Even worse, Social Security and Medicare have nothing to do with the budget, and our long-term debt problems. Two unfunded wars and tax cuts for the rich caused our current debt problems. Many people know that, and I am sure those in the Obama administration who crafted this budget proposal know that.

I, along with many people of faith and political progressives, are calling on the president to drop this “bad Samaritan” budget proposal of cuts to Social Security and Medicare.

Instead, I call on the president to invest in the long-term health of whole American society.

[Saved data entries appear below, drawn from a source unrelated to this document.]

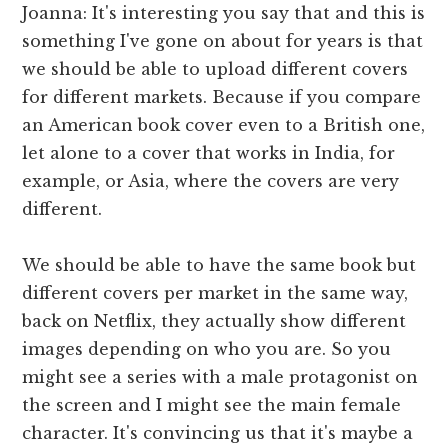
Joanna: It's interesting you say that and this is
something I've gone on about for years is that
we should be able to upload different covers
for different markets. Because if you compare
an American book cover even to a British one,
let alone to a cover that works in India, for
example, or Asia, where the covers are very
different.
We should be able to have the same book but
different covers per market in the same way,
back on Netflix, they actually show different
images depending on who you are. So you
might see a series with a male protagonist on
the screen and I might see the main female
character. It's convincing us that it's maybe a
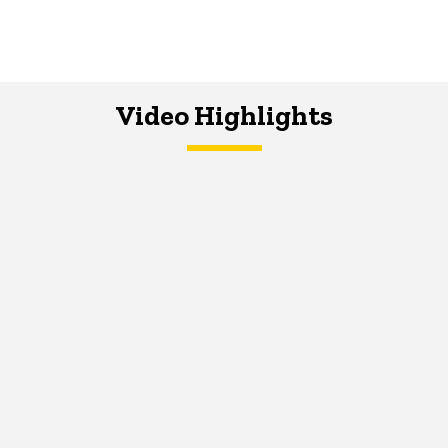
Video Highlights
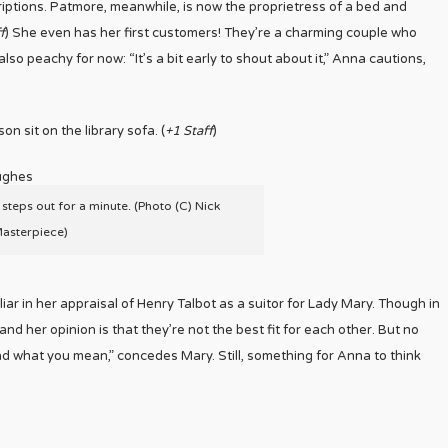
iptions. Patmore, meanwhile, is now the proprietress of a bed and
f
) She even has her first customers! They’re a charming couple who
so peachy for now: “It’s a bit early to shout about it,” Anna cautions,
n sit on the library sofa. (
+1 Staff
)
 steps out for a minute. (Photo (C) Nick
Masterpiece)
liar in her appraisal of Henry Talbot as a suitor for Lady Mary. Though in
and her opinion is that they’re not the best fit for each other. But no
and what you mean,” concedes Mary. Still, something for Anna to think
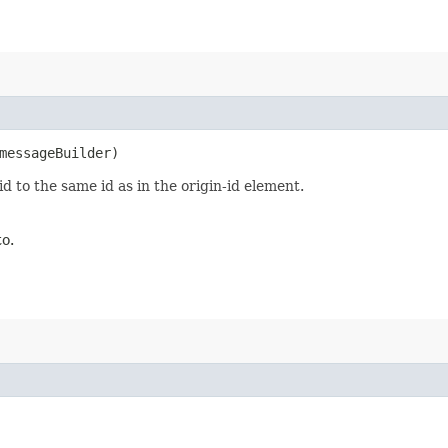
essageBuilder)
d to the same id as in the origin-id element.
to.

The president should submit a budget proposal that includes reforming tax loopholes the rich currently use to get out of paying their fair share of taxes, and the budget should apply that revenue to increased payments from Social Security and Medicare to those seniors, and future seniors, who are being left on the side of the road, beaten up by the decades of “flow upward” economics.

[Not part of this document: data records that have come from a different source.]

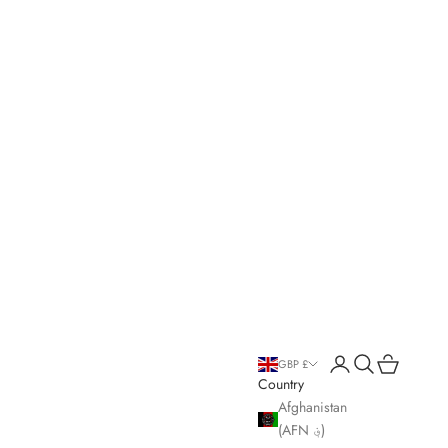
Open account page
Open search
Open cart
GBP £
Country
Afghanistan
(AFN ؋)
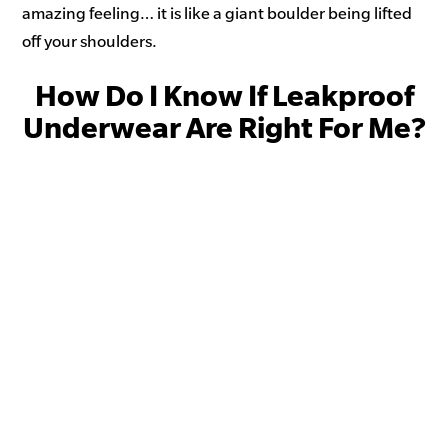
amazing feeling… it is like a giant boulder being lifted
off your shoulders.
How Do I Know If Leakproof
Underwear Are Right For Me?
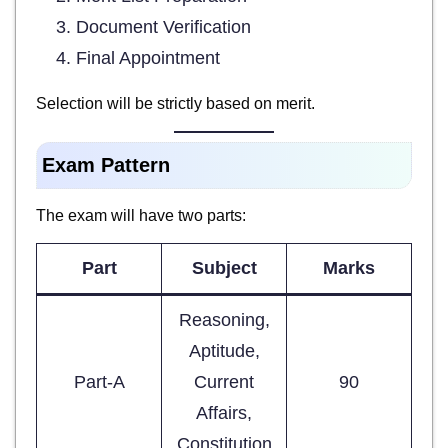
Document Verification
Final Appointment
Selection will be strictly based on merit.
Exam Pattern
The exam will have two parts:
Part
Subject
Marks
Reasoning,
Aptitude,
Part-A
Current
90
Affairs,
Constitution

That would be a “good Samaritan” budget.

Former president of Chicago Theological Seminary (1998-2008), Thistlethwaite is a senior fellow at the Center for American Progress.

  • persiflage

    While Obama is throwing a bone to the GOP (based on their own idea of chained social security increases), he is rapidly losing his liberal base and a significant number of democrats in congress, along with the support of millions of non-affluent elderly that count on social security as their primary source of income. As an early fan of HIlliary Clinton, I’m not alone in wondering what might have been.

    This is just very bad politics for a democratic president – and a fundamentally unproductive response to recalcitrant, uncooperative republicans in congress that defy reason with their drumbeat of ‘no new revenues’. In fact, tightfisted GOP ideology at exactly the wrong time is probably driving the economy toward another deep recession hour by hour.

    As recently as 1983, nearly 90% of America’s working population could count on some kind of pension in retirement – in addition to social security. At present, that figure has dwindled to about 30% of the working population. Many with pensions today are in fact government workers, and the GOP won’t rest until they do significant damage to government pension plans. The claim that the GOP is assaulting the middle class is not unfounded by any means.

    I continue to be amazed at middle Americans that support their proudly unabashed nemesis – the republicans in both houses of congress.

  • cautious

    Close the “Carried Interest” loophole that benefits hedge fund managers before asking seniors to take a cut in benefits.

  • mjb

    I think the question should be answered , not in the context of paying into the system…medicare or social security, rather in the context of the king of society we seek. the winner take all [Bill Gates was one time worth more than the bottom half of the nation] must be adjudicated by the notion of decency and, perhaps more important the notion one receives special talents in order to be shared. In this way ownership becomes a central theme from which we make evaluations.

    Success should be rewarded but not in isolation. The ownership of private property is not absolute [as in John Locke] but as caretaker. Einstein discovered some foundations of physics, but through the Ideas of Planck. Given the wealth of this country, does not mean a winner has a thousand times the wealth of others, it means he was able to accomplish a valuable task with a special acuity .

    As to what we will ‘allow’ as far as the lowest standard of living, that is a judgement outside the role of task and in to the role of value. A society that values stable, equitable living will encourage future generations to take chances knowing that neither will their success be a source of estrangement from others, nor their failure be a devastating loss.